#### EXERCISE INPUT ####

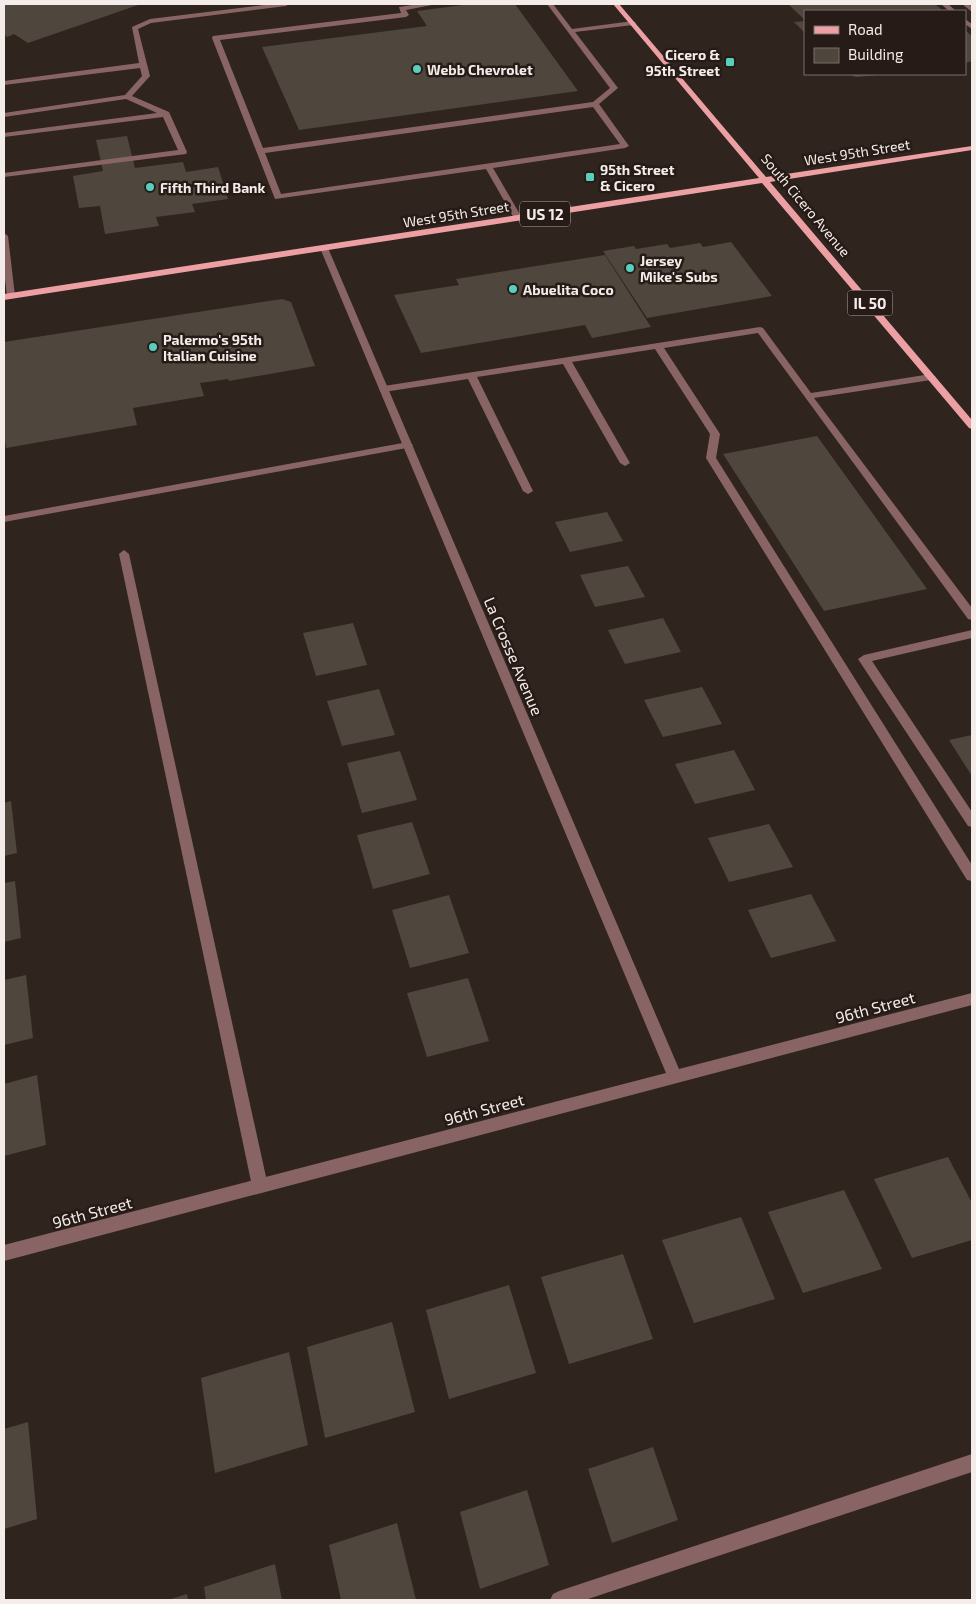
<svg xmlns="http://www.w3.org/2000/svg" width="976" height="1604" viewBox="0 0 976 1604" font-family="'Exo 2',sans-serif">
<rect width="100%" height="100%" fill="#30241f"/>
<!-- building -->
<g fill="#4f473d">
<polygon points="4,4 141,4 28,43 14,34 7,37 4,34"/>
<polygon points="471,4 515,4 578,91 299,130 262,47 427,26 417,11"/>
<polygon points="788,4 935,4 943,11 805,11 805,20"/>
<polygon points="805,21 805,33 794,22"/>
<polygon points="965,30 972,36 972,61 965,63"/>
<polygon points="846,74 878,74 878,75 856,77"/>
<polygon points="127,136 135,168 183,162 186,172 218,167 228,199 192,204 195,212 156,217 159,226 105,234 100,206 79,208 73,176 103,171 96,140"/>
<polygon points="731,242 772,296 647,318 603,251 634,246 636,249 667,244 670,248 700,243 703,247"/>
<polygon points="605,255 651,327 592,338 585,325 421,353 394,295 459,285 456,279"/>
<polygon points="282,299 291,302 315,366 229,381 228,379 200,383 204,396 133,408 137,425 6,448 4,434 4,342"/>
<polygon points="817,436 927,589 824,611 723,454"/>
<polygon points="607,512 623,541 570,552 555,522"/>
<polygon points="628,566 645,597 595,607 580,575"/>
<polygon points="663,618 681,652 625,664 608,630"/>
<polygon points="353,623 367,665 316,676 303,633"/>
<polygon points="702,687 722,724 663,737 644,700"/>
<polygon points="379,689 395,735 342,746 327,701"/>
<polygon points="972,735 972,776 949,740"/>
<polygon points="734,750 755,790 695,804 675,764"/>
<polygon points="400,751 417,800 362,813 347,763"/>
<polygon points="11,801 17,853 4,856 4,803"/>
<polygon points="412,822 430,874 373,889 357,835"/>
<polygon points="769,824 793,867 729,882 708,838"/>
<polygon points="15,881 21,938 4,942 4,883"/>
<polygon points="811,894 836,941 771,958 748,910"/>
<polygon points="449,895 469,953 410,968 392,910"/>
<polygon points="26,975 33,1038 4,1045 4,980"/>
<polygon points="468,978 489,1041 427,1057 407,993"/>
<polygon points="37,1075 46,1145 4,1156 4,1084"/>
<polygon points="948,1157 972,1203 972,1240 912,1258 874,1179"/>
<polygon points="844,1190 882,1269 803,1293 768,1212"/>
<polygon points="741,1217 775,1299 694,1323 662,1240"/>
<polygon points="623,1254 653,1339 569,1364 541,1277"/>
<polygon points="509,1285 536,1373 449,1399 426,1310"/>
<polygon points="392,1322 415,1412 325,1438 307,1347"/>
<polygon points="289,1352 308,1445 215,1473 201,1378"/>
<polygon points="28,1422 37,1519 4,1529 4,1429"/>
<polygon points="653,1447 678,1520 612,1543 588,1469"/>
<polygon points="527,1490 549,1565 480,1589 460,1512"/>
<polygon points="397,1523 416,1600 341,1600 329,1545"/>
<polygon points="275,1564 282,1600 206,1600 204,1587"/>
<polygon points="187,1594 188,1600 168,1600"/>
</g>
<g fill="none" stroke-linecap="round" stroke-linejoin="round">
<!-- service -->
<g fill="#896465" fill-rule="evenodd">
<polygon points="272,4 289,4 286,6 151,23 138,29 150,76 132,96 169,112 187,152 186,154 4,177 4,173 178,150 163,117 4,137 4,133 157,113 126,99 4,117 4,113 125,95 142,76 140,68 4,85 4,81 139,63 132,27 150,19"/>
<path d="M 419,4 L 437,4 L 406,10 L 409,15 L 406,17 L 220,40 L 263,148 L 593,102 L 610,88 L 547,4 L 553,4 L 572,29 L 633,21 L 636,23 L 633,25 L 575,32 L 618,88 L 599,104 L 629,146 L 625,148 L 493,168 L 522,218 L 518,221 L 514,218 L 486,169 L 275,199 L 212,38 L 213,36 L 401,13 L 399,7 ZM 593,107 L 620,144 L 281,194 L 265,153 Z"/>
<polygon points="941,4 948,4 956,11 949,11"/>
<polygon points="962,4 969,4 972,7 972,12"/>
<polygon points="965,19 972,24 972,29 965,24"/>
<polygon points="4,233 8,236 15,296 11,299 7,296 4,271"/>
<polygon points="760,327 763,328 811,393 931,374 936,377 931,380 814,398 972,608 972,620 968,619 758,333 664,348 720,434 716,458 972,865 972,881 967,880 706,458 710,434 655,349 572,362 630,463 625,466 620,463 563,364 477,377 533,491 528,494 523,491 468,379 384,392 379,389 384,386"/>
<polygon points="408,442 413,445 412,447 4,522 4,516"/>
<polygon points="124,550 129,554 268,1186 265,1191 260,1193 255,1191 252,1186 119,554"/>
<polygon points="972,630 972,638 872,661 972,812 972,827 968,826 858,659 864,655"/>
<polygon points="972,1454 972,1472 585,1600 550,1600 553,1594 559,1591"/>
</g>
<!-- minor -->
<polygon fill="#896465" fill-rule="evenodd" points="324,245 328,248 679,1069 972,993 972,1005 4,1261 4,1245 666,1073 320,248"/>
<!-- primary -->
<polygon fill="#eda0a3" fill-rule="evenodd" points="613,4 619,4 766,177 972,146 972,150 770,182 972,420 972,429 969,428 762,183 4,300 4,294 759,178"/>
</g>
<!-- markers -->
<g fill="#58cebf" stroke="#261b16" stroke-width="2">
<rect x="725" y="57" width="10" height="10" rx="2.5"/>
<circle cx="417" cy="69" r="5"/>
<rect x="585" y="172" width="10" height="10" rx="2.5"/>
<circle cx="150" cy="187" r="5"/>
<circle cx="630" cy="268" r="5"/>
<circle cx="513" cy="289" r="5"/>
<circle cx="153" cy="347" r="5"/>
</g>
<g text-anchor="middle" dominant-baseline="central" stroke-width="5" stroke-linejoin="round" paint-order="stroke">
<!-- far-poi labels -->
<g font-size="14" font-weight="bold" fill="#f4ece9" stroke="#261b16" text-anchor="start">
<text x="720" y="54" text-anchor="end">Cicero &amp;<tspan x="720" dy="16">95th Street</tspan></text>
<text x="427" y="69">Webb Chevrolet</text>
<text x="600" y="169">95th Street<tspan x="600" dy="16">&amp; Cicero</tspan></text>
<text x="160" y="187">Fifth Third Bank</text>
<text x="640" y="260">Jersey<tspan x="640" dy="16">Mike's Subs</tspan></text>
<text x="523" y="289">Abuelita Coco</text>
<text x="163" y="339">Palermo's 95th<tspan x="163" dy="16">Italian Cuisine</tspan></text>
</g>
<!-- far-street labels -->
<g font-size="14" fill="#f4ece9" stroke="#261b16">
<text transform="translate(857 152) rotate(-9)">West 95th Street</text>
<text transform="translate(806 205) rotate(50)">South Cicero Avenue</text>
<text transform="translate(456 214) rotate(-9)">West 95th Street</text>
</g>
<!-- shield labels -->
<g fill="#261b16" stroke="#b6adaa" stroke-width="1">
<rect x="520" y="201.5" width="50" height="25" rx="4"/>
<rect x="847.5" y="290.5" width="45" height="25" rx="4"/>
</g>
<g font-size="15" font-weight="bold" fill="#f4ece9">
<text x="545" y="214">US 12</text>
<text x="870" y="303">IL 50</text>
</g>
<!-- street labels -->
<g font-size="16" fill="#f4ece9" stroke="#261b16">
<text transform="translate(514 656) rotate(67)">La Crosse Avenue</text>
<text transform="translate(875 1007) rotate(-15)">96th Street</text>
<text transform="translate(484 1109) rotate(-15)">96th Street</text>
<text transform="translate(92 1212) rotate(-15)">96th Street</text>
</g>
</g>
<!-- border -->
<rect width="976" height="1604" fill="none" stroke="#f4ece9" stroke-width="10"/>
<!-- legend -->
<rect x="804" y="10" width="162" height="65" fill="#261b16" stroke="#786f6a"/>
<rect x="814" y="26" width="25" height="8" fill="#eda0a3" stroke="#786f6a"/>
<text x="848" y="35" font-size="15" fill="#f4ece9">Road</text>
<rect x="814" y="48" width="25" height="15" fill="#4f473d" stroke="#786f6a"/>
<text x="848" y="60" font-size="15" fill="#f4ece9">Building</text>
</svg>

####

_TRY IT_
Copy, exactly and only, the lines above that begin with the one containing "328,248 679,1069 972,993" and finish with the one containing "<!-- border -->".

_YOUR SOLUTION_
<polygon fill="#896465" fill-rule="evenodd" points="324,245 328,248 679,1069 972,993 972,1005 4,1261 4,1245 666,1073 320,248"/>
<!-- primary -->
<polygon fill="#eda0a3" fill-rule="evenodd" points="613,4 619,4 766,177 972,146 972,150 770,182 972,420 972,429 969,428 762,183 4,300 4,294 759,178"/>
</g>
<!-- markers -->
<g fill="#58cebf" stroke="#261b16" stroke-width="2">
<rect x="725" y="57" width="10" height="10" rx="2.5"/>
<circle cx="417" cy="69" r="5"/>
<rect x="585" y="172" width="10" height="10" rx="2.5"/>
<circle cx="150" cy="187" r="5"/>
<circle cx="630" cy="268" r="5"/>
<circle cx="513" cy="289" r="5"/>
<circle cx="153" cy="347" r="5"/>
</g>
<g text-anchor="middle" dominant-baseline="central" stroke-width="5" stroke-linejoin="round" paint-order="stroke">
<!-- far-poi labels -->
<g font-size="14" font-weight="bold" fill="#f4ece9" stroke="#261b16" text-anchor="start">
<text x="720" y="54" text-anchor="end">Cicero &amp;<tspan x="720" dy="16">95th Street</tspan></text>
<text x="427" y="69">Webb Chevrolet</text>
<text x="600" y="169">95th Street<tspan x="600" dy="16">&amp; Cicero</tspan></text>
<text x="160" y="187">Fifth Third Bank</text>
<text x="640" y="260">Jersey<tspan x="640" dy="16">Mike's Subs</tspan></text>
<text x="523" y="289">Abuelita Coco</text>
<text x="163" y="339">Palermo's 95th<tspan x="163" dy="16">Italian Cuisine</tspan></text>
</g>
<!-- far-street labels -->
<g font-size="14" fill="#f4ece9" stroke="#261b16">
<text transform="translate(857 152) rotate(-9)">West 95th Street</text>
<text transform="translate(806 205) rotate(50)">South Cicero Avenue</text>
<text transform="translate(456 214) rotate(-9)">West 95th Street</text>
</g>
<!-- shield labels -->
<g fill="#261b16" stroke="#b6adaa" stroke-width="1">
<rect x="520" y="201.5" width="50" height="25" rx="4"/>
<rect x="847.5" y="290.5" width="45" height="25" rx="4"/>
</g>
<g font-size="15" font-weight="bold" fill="#f4ece9">
<text x="545" y="214">US 12</text>
<text x="870" y="303">IL 50</text>
</g>
<!-- street labels -->
<g font-size="16" fill="#f4ece9" stroke="#261b16">
<text transform="translate(514 656) rotate(67)">La Crosse Avenue</text>
<text transform="translate(875 1007) rotate(-15)">96th Street</text>
<text transform="translate(484 1109) rotate(-15)">96th Street</text>
<text transform="translate(92 1212) rotate(-15)">96th Street</text>
</g>
</g>
<!-- border -->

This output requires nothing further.